*Work task*
Carry on the article about the Sammy Yatim shooting and the SIU charging decision from its last sentence, in the same style.

A LEGAL PERSPECTIVE ON THE TORONTO POLICE SHOOTING OF SAMMY YATIM: WHY SIU ONLY CHARGED OFFICER JAMES FORCILLO, NOT SERGEANT WITH TASER GUN
If you’re from Toronto, and most likely anywhere else in Ontario or Canada, then you’re not just familiar with the names– Sammy Yatim and James Forcillo, but you have probably seen the videos of the shooting incident which occurred over two years ago on a TTC streetcar between Toronto Police and Sammy Yatim. Yatim was hit with eight out of nine shots fired by 30-year-old Toronto Police Service officer James Forcillo, and subsequently tasered by a Toronto Police sergeant.
Forcillo is currently standing trial on the charges of second-degree murder and attempted murder, in connection with the streetcar shooting; however, many people voiced concerns regarding the use of the taser after Yatim was shot multiple times, as well as the decision by the Special Investigations Unit (SIU) to not lay charges against the police sergeant who discharged the taser gun against Yatim. SIU spokesperson advised that only one person caused the death of Yatim, and thus only one person is charged.

*Source data*
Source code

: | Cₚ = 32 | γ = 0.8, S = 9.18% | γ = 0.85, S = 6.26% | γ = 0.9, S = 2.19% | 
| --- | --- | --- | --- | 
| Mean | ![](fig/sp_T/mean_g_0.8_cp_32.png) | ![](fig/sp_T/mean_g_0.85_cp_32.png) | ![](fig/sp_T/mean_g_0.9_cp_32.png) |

*Output below*
As much as I strongly disapprove of the use of tasers, particularly when used against a person laying on the floor, suffering from multiple gun-shot wounds, there does appear to be a logical explanation as to why the officer who used the taser was not charged. Legal principles and reasoning in the Canadian criminal law, which have been applied by the Supreme Court of Canada (SCC) in a large number of cases, in fact support the SIU’s decision to only charge one officer.
The criminal standard of factual causation, is that the “accused’s conduct be at least a contributing cause of the result, outside the de minimis range”. The relevant test that should be considered, as suggested by the SCC is referred to as the ‘but for’ test. This test examines how the victim’s death is caused given the facts of a case. But for the actions of officer Forcillo who fired nine shots at Yatim, the young man would still be alive. What about the taser? It’s certainly possible that the officer who deployed the taser could have played a role in causing the death of Yatim as well.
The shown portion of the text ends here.